Purtroppo c’è il rischio di trovare anche parti meno comprensibili proprio per questo motivo: già nella prima pagina c’è una citazione a Jena Plissken, che ho colto immediatamente. 1997: fuga da New York, però, è nella mia top ten personale dei film preferiti, quindi per me era facile. Sfortunatamente John Carpenter passa poco in tv, per cui non so quanti lettori possano comprendere la battuta sull’immediato. Ciò riconferma però che Toninelli sarebbe stato il mio compagno di banco ideale.
In parte, a sua insaputa, lo è stato. Ho studiato con lui anche l’Iliade e l’Odissea, anche loro riunite finalmente in volume; e qualche tempo fa ho recuperato persino i suoi Promessi sposi, che hanno fatto ciò che nessun professore è riuscito a fare in quindici anni: riaccendere la voglia di rivalutare l’opera manzoniana dopo i disastrosi trascorsi scolastici. E poi ci sono ancora insegnanti che lottano contro i fumetti…
L’ultima parte del volume Shockdom ospita la vita di Dante, anch’essa esilarante, forse ancor di più, ma credo dipenda dal fatto che molte delle gag della Commedia di Marcello le ricordavo a memoria.
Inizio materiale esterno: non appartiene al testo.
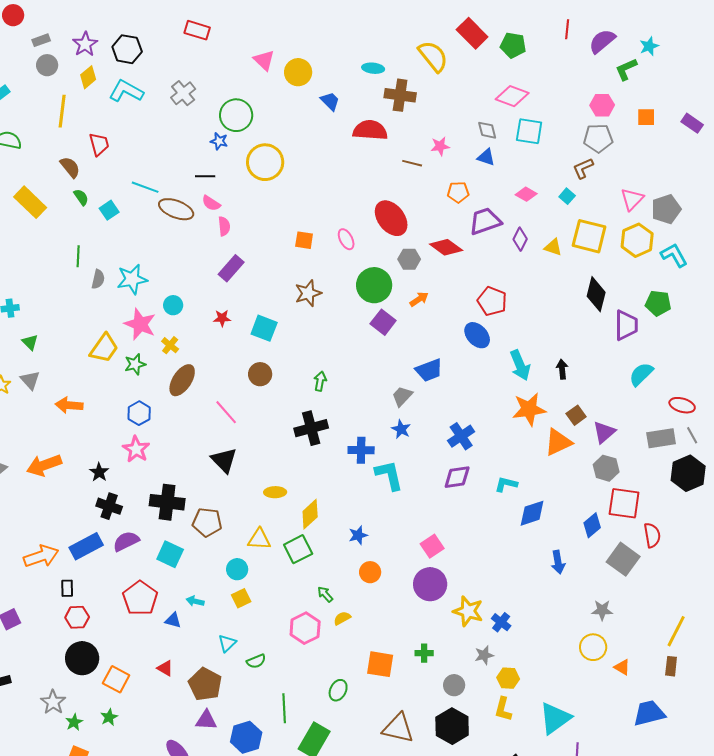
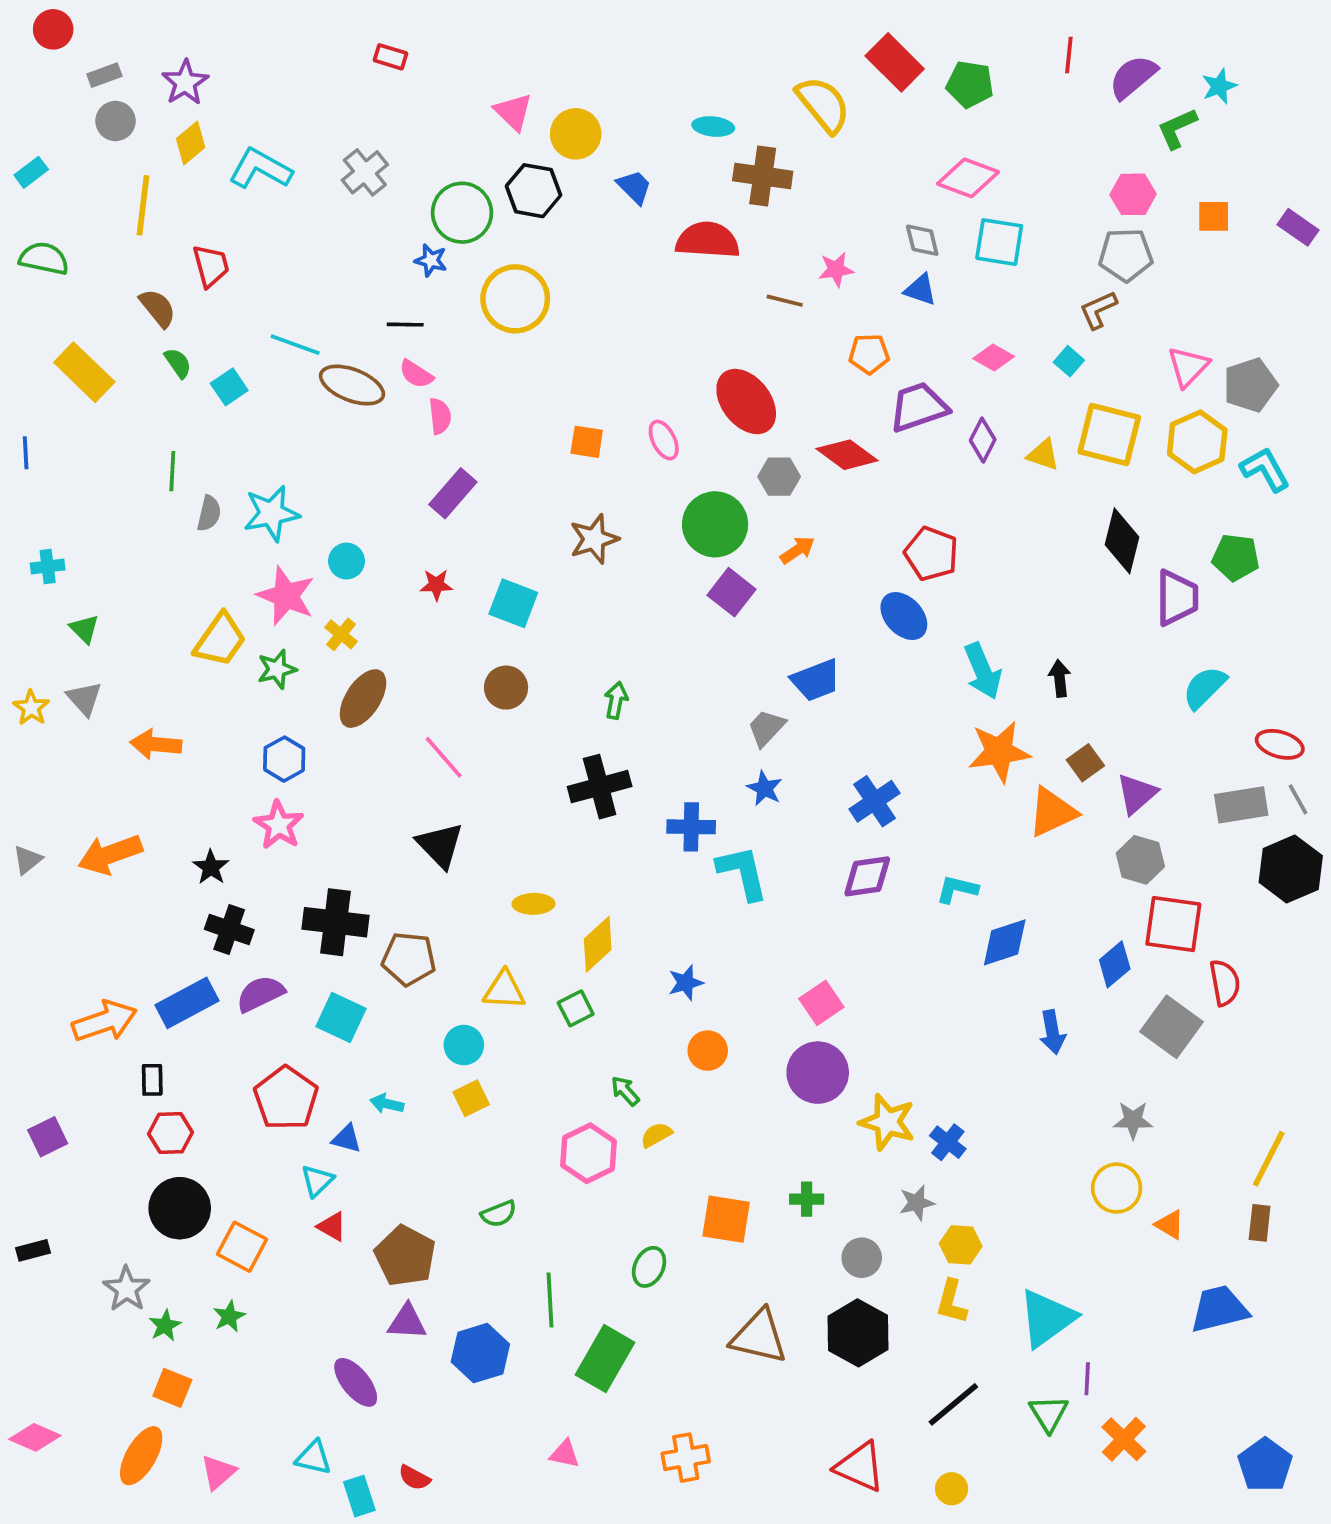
red rectangle: (197, 30) -> (391, 57), size x0.7
black hexagon: (127, 49) -> (534, 191), moved
green square: (298, 549) -> (576, 1008), size x0.7
cyan triangle: (227, 643) -> (317, 1181), moved

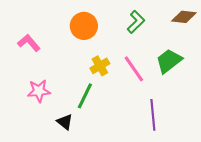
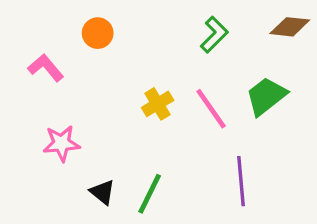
orange circle: (84, 26) -> (98, 33), moved, size x0.7
green line: (85, 96) -> (150, 194), moved

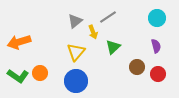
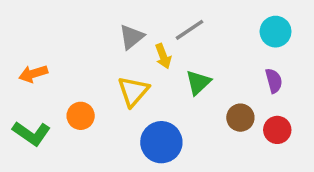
orange arrow: (19, 42) -> (33, 74), size x0.7
orange circle: (40, 73) -> (81, 116), moved
blue circle: (76, 81) -> (161, 142), moved

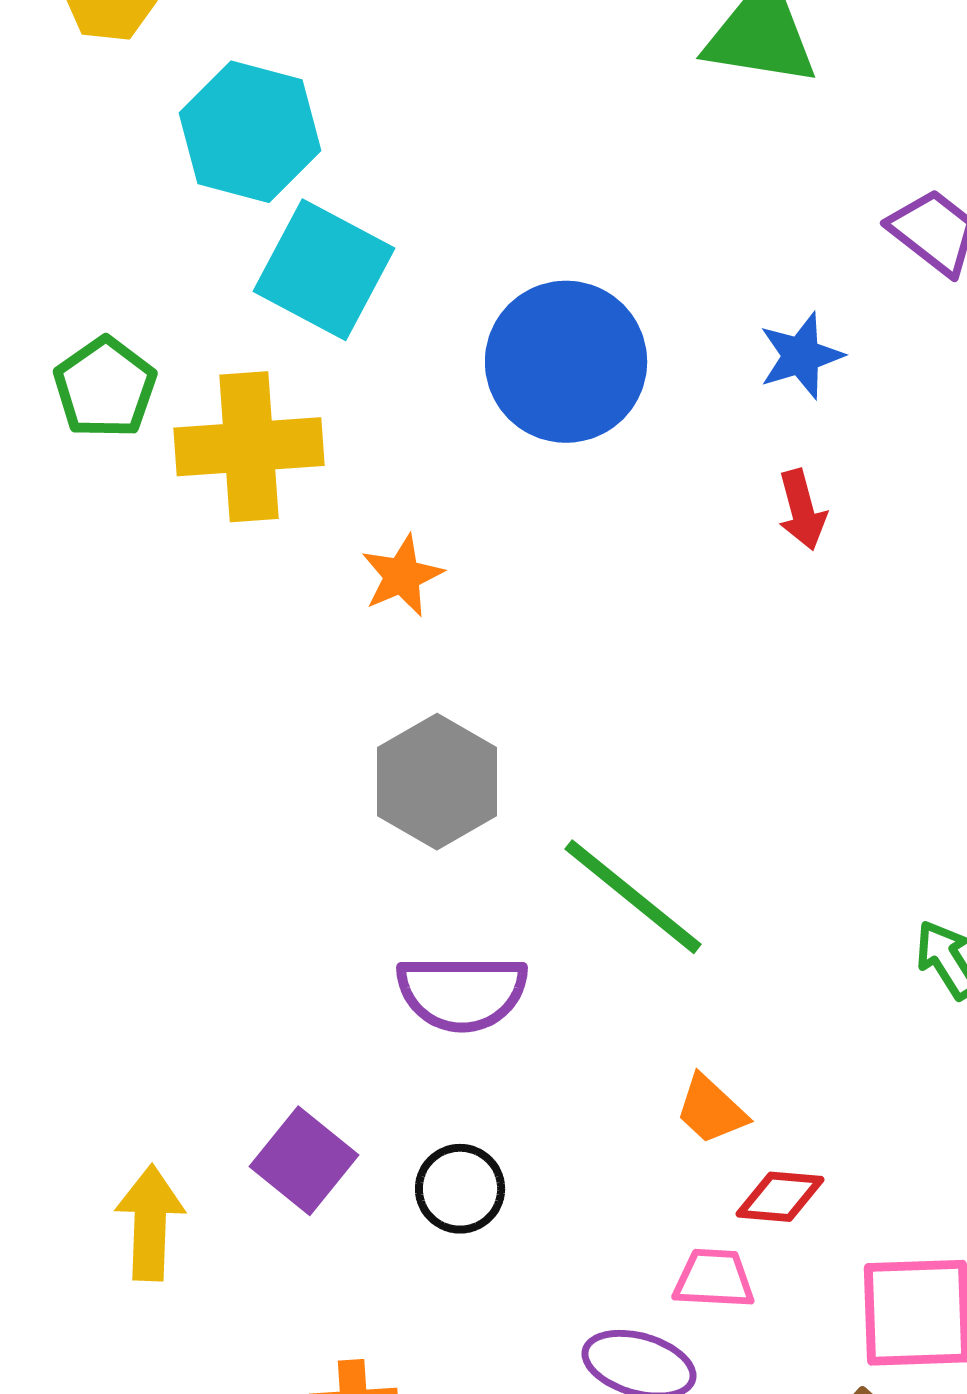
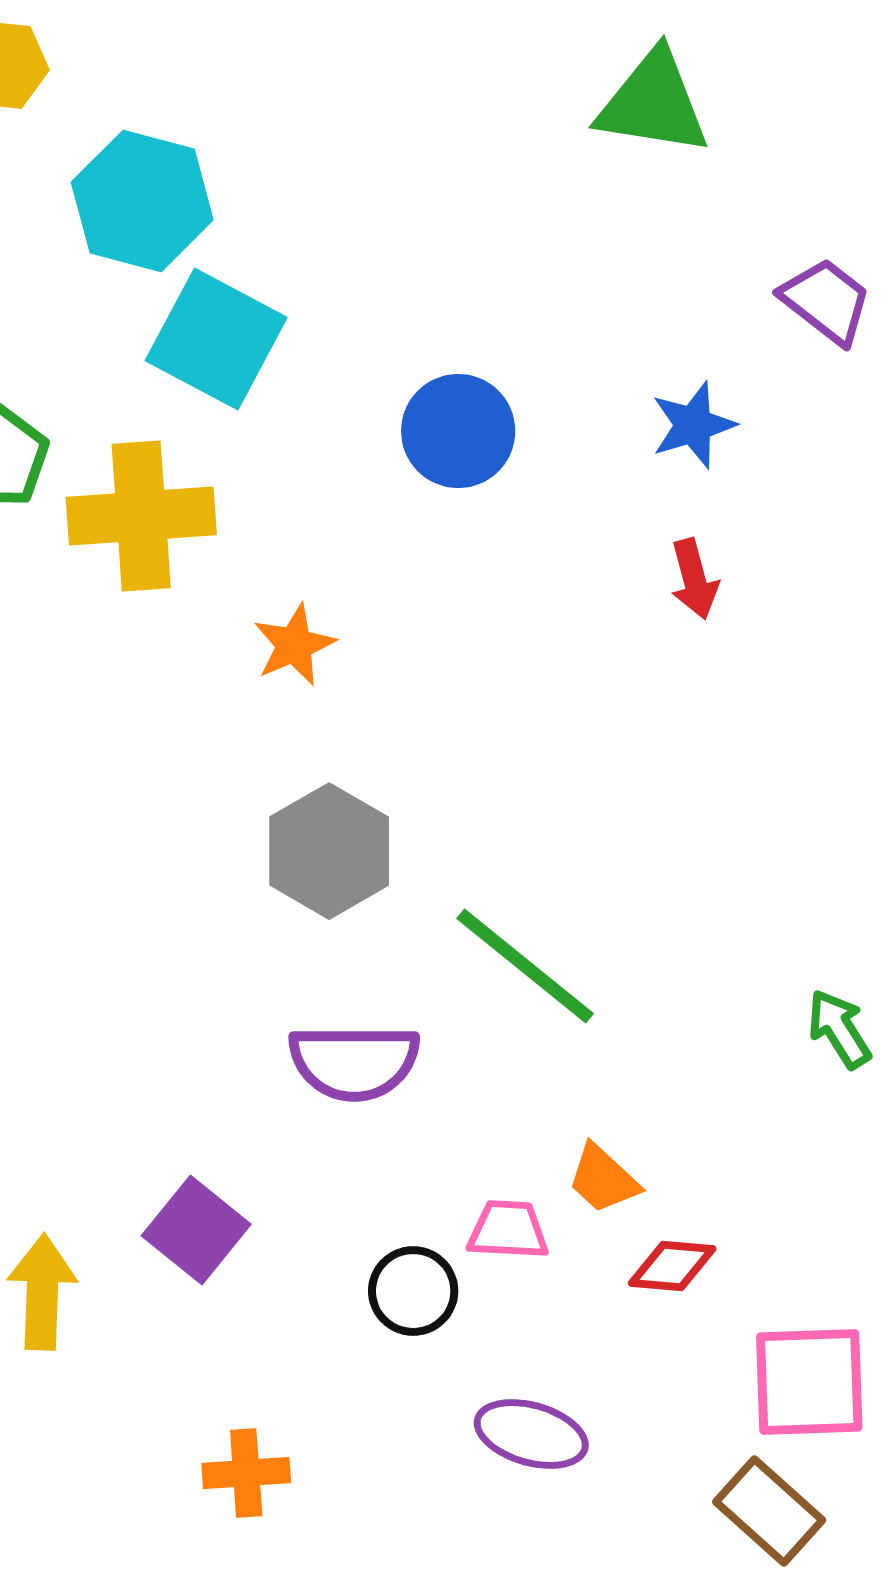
blue circle: (566, 362) -> (458, 431), size x0.7
black circle: (460, 1189) -> (413, 1291), moved
pink trapezoid: (714, 1279) -> (508, 1230), moved

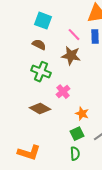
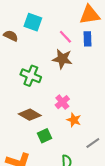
brown semicircle: (39, 45) -> (11, 36), moved
pink cross: (63, 92) -> (62, 102), moved
green square: (77, 134) -> (44, 136), moved

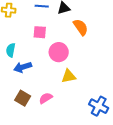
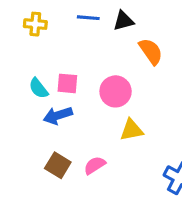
pink square: (40, 32) -> (67, 83), moved
cyan semicircle: (11, 50) -> (39, 88), turned -48

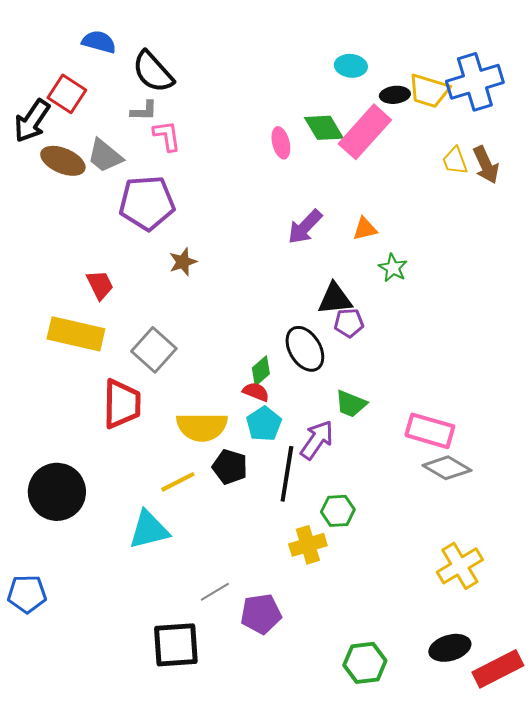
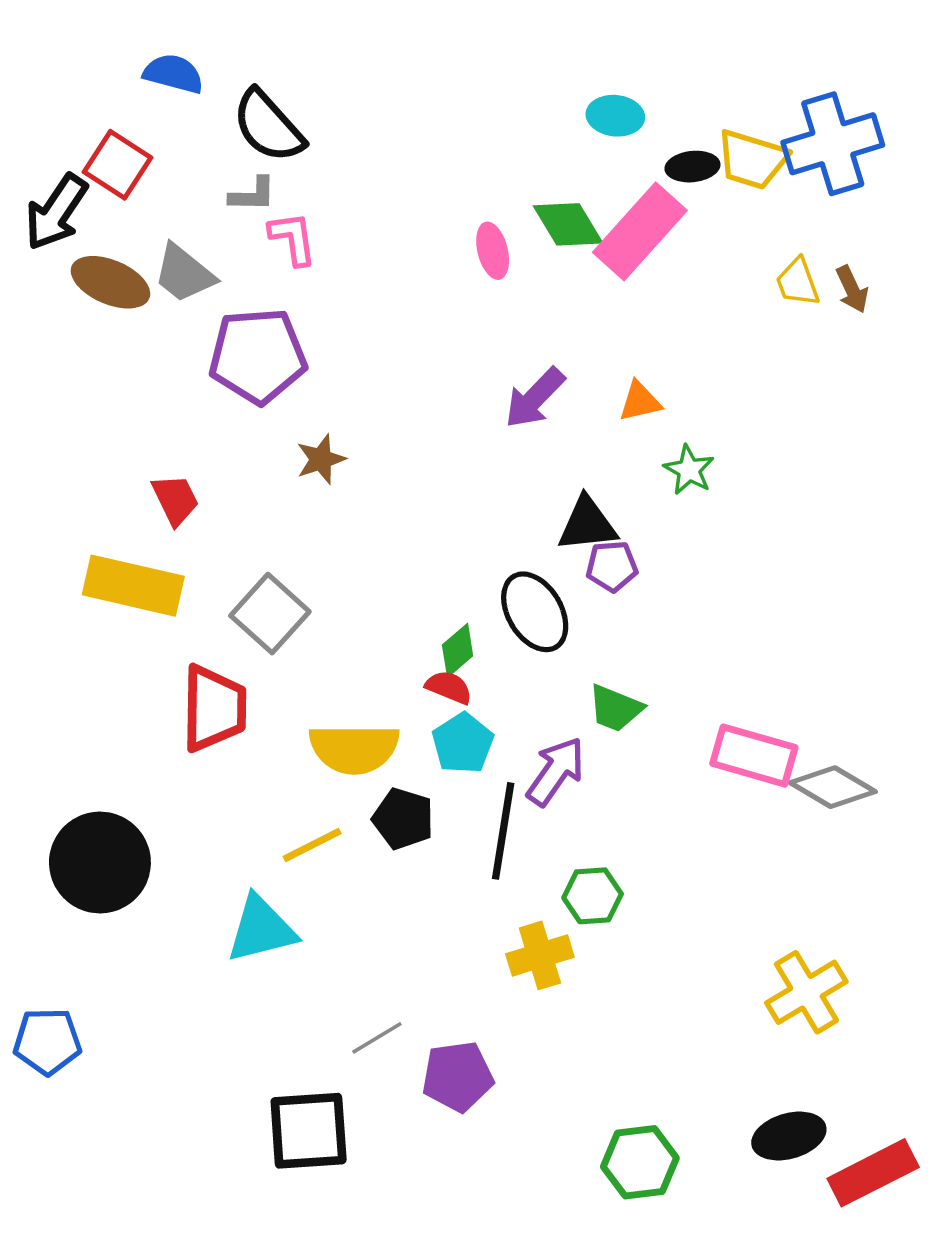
brown arrow: (486, 165) -> (852, 289), size x0.7
gray diamond: (447, 468) -> (833, 787), moved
Le battute sui guelfi bianchi e neri sono esplosive, di quelle che obbligano alla pausa nel corso della lettura, perché non si smette di ridere.
Sono citate tutte le opere, dal De vulgari eloquentia al Monarchia, fino addirittura alla Questio de situ et forma aque et terre. Ovviamente la Vita nova occupa una porzione importante del testo, vista la natura estremamente biografica. Indirettamente (Toninelli inserisce anche le sue fonti) c’è la rappresentazione grafica di una parte del Trattatello di Boccaccio, preso però dal Petrocchi e dai commenti di Dossena.
A breve uscirà una riedizione del fumetto in formato cartonato di pregio, ma soprattutto siamo incuriositi dal Dante 2.0 – Ritorno all’inferno. Visti i lavori precedenti, questo potrebbe essere il miglior omaggio dantesco del settecentesimo anniversario.